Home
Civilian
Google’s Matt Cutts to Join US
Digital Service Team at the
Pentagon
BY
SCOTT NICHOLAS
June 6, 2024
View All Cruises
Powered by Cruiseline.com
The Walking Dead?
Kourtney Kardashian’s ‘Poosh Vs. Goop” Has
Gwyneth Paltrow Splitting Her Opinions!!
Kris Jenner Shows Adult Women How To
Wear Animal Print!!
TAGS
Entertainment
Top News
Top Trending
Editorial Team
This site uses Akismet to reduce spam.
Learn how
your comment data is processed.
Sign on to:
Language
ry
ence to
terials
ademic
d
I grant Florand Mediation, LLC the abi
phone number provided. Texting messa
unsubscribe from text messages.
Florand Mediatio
━━━
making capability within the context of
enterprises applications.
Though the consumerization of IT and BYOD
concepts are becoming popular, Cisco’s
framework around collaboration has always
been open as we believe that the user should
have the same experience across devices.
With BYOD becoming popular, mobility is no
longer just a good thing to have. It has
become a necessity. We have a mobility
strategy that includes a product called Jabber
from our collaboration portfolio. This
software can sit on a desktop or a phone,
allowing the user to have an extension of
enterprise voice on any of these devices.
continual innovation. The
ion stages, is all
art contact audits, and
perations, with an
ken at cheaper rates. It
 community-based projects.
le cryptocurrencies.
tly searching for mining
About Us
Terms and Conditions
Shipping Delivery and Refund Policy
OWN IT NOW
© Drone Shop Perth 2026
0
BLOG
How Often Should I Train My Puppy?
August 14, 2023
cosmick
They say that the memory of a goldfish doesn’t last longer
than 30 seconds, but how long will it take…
━━━
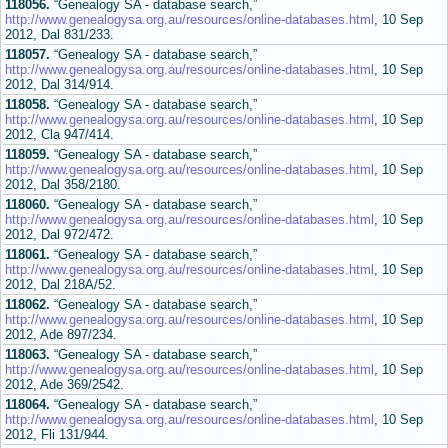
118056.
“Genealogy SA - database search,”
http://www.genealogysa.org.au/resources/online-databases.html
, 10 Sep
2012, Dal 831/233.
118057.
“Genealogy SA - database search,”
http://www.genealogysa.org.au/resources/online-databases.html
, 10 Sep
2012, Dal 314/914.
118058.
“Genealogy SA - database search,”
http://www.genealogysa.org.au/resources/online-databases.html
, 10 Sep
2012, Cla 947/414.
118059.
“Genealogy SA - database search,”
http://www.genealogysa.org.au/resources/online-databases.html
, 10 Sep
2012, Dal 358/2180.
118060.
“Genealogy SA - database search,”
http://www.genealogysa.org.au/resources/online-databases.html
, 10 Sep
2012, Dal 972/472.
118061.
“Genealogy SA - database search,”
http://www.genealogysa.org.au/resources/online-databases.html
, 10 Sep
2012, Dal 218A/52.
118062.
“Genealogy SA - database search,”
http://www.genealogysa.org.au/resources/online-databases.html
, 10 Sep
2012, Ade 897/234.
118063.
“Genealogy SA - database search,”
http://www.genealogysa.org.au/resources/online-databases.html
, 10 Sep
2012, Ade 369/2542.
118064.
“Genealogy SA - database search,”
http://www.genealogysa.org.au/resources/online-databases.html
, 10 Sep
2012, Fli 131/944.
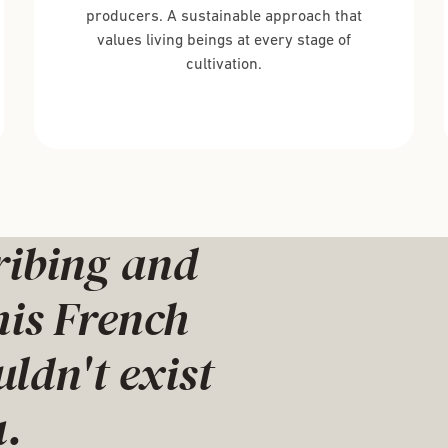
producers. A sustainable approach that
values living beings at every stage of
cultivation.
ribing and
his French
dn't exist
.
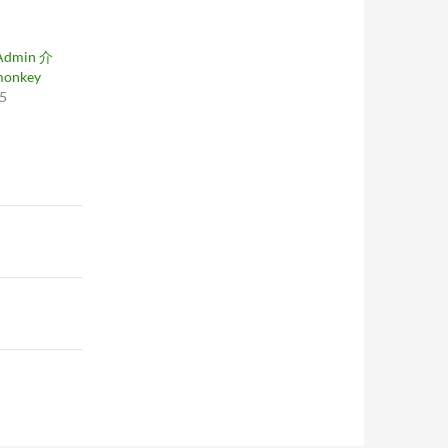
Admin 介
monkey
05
━━━
- [Written task] Only the lines above starting with the one with "Shop Perth 2026" and going through the one with "than 30 seconds, but how long will it take…" are to be copied, word for word and with both ends kept.

- [Output of the exercise]
© Drone Shop Perth 2026
0
BLOG
How Often Should I Train My Puppy?
August 14, 2023
cosmick
They say that the memory of a goldfish doesn’t last longer
than 30 seconds, but how long will it take…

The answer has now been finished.